• [ABOUT THIS TASK] Images are to be omitted, and the rest of the records reproduced exactly.

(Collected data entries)
-=-=-=-=-

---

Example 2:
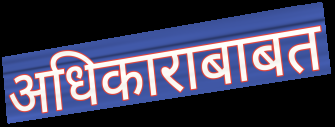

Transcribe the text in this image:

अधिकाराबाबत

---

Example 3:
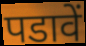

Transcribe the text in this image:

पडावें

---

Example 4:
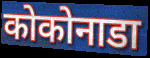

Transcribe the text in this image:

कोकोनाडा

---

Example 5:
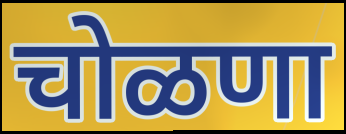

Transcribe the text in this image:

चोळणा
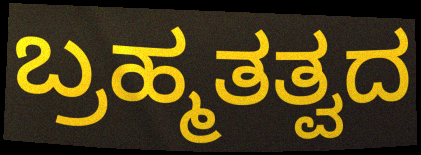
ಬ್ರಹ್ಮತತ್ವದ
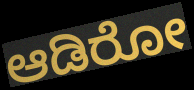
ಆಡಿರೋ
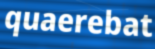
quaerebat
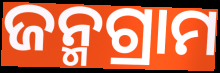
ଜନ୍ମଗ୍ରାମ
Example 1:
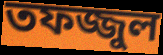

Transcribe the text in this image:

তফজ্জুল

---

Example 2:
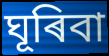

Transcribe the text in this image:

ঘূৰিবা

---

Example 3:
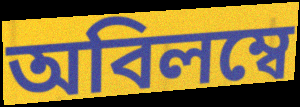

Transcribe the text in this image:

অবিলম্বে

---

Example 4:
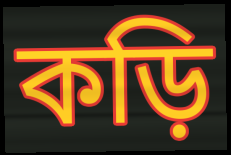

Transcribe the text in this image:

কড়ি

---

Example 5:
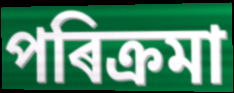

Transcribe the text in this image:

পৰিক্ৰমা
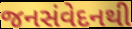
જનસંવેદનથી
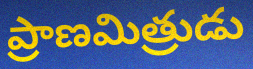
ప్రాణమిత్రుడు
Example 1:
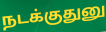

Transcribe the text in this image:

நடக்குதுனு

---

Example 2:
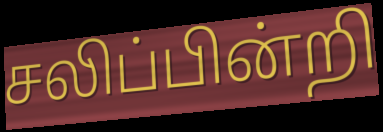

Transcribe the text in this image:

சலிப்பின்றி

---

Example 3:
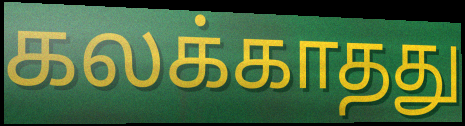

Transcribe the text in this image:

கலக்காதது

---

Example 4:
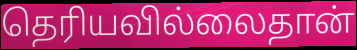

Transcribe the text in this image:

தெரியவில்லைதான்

-=-=-=-=-

• [SOLUTION]
---

Example 2:

Transcribe the text in this image:

अधिकाराबाबत

---

Example 3:

Transcribe the text in this image:

पडावें

---

Example 4:

Transcribe the text in this image:

कोकोनाडा

---

Example 5:

Transcribe the text in this image:

चोळणा
ಬ್ರಹ್ಮತತ್ವದ
ಆಡಿರೋ
quaerebat
ଜନ୍ମଗ୍ରାମ
Example 1:

Transcribe the text in this image:

তফজ্জুল

---

Example 2:

Transcribe the text in this image:

ঘূৰিবা

---

Example 3:

Transcribe the text in this image:

অবিলম্বে

---

Example 4:

Transcribe the text in this image:

কড়ি

---

Example 5:

Transcribe the text in this image:

পৰিক্ৰমা
જનસંવેદનથી
ప్రాణమిత్రుడు
Example 1:

Transcribe the text in this image:

நடக்குதுனு

---

Example 2:

Transcribe the text in this image:

சலிப்பின்றி

---

Example 3:

Transcribe the text in this image:

கலக்காதது

---

Example 4:

Transcribe the text in this image:

தெரியவில்லைதான்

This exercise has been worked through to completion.